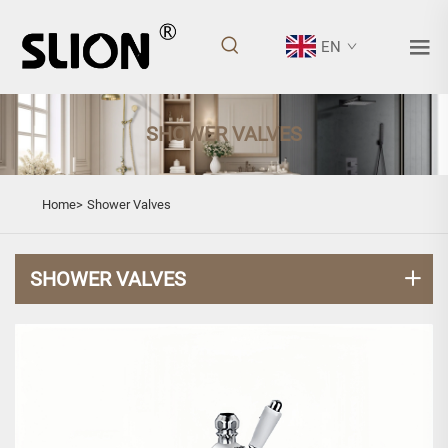
EN
SHOWER VALVES
Home>
Shower Valves
SHOWER VALVES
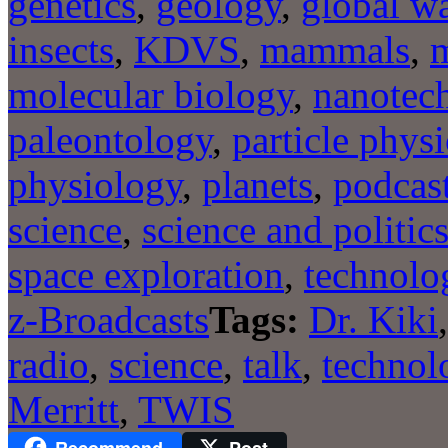
genetics
,
geology
,
global w
insects
,
KDVS
,
mammals
,
m
molecular biology
,
nanotec
paleontology
,
particle physi
physiology
,
planets
,
podcas
science
,
science and politic
space exploration
,
technolo
z-Broadcasts
Tags:
Dr. Kiki
radio
,
science
,
talk
,
technol
Merritt
,
TWIS
Recommend
Post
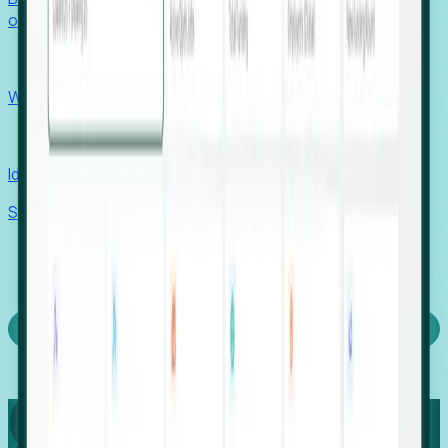
outcomes with confidence.
EORs
Win pre-entity clients with real-time expansion signals.
Recruiters
Identify hidden hiring needs before roles hit the market.
Stories
Company
Request a Demo
Login
Capture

★ ★ ★

EXERCISE DESCRIPTION: Copy word for word the part of the material that begins with the line containing "outcomes with confidence." and runs through its last line.

RESPONSE TO THIS EXERCISE:
outcomes with confidence.
EORs
Win pre-entity clients with real-time expansion signals.
Recruiters
Identify hidden hiring needs before roles hit the market.
Stories
Company
Request a Demo
Login
Capture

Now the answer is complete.